Another is about sampling and standard error. In this dance, a single blue-shirted dancer performs his movements to indicate the four corners of a rectangle. He and the rectangle defined by his  movements are termed the population. Then several red-shirted dancers mark four corners in their own styles producing various quadrilaterals that estimate the rectangular shape of the blue-shirted dancer.

I do think calling that initial, single blue-shirted dancer a population could be misleading, especially since at the beginning of this video the text mentions "a large group (a population)". This, of course, is the usual view: the large group is the population from which we observe samples to estimate it.
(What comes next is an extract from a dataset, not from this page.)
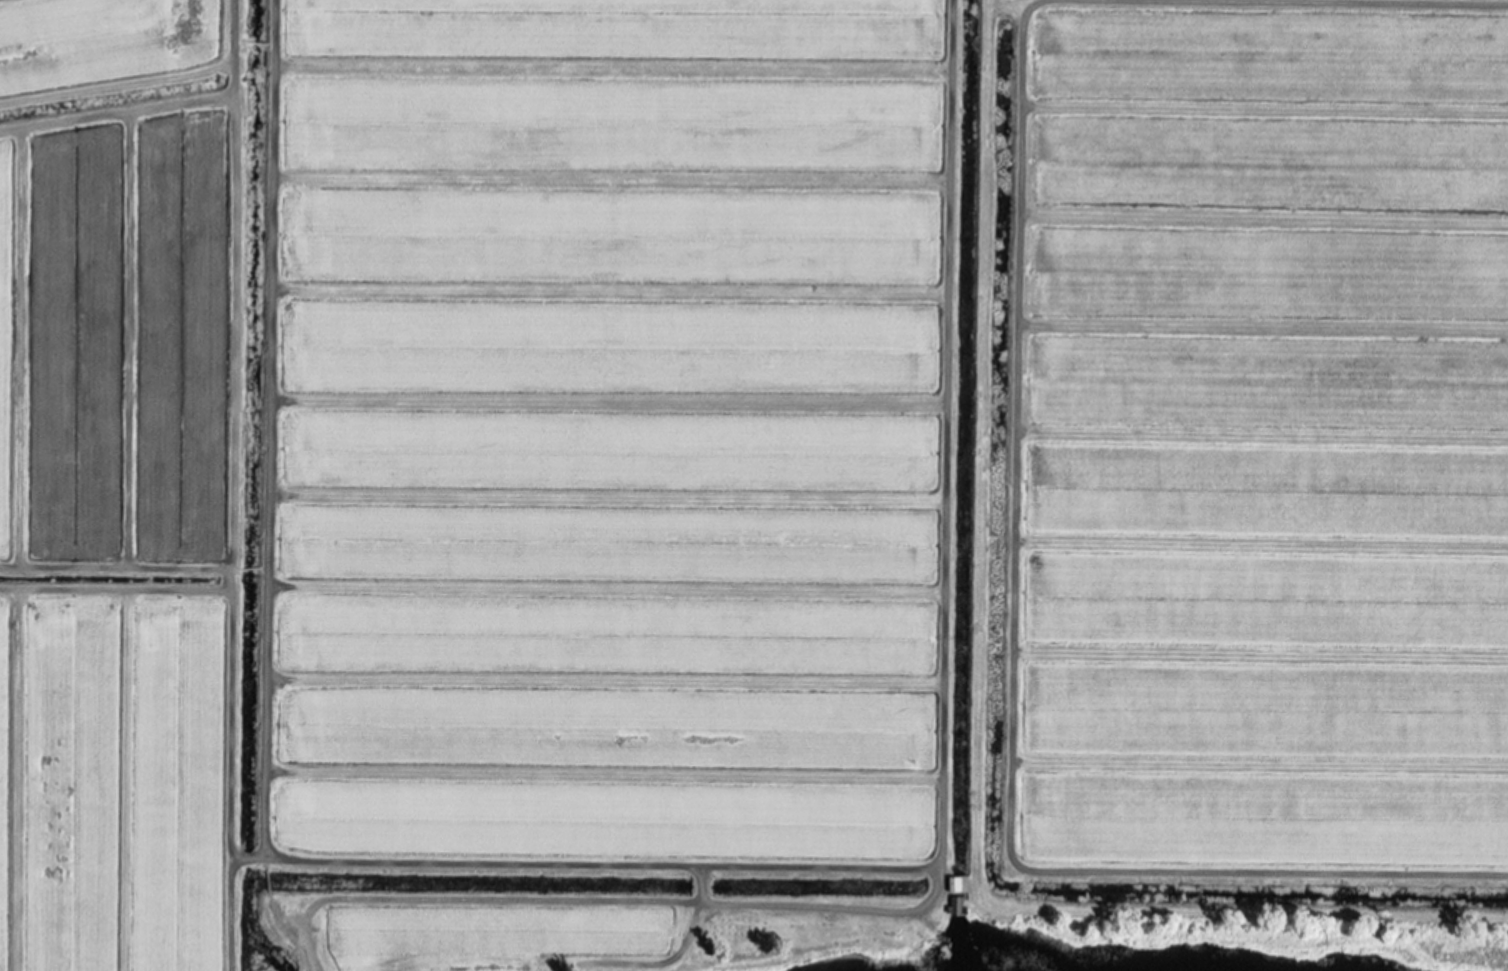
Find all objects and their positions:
road: (925, 397)
crop: (753, 484)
But perhaps better, in this setting, would be to talk more generally about a statistical model. This is a model for a dancer's movements. These movements depend on the physical aspects of the dancer: height, limb length, reach, flexibility, etc. They also depend on artistic intent, style, technique, etc.

The blue-shirted dancer specifies the results of a certain collection of all of these aspects. This becomes a parameter, a target. The red-shirted dancers sample from the model of movements to estimate this parameter. The variety and range of their movements display the sampling variability as they attempt to match the governing shape (parameter) of the blue-shirted dancer. This view is more general than the viewing of sampling as from a fixed large group population.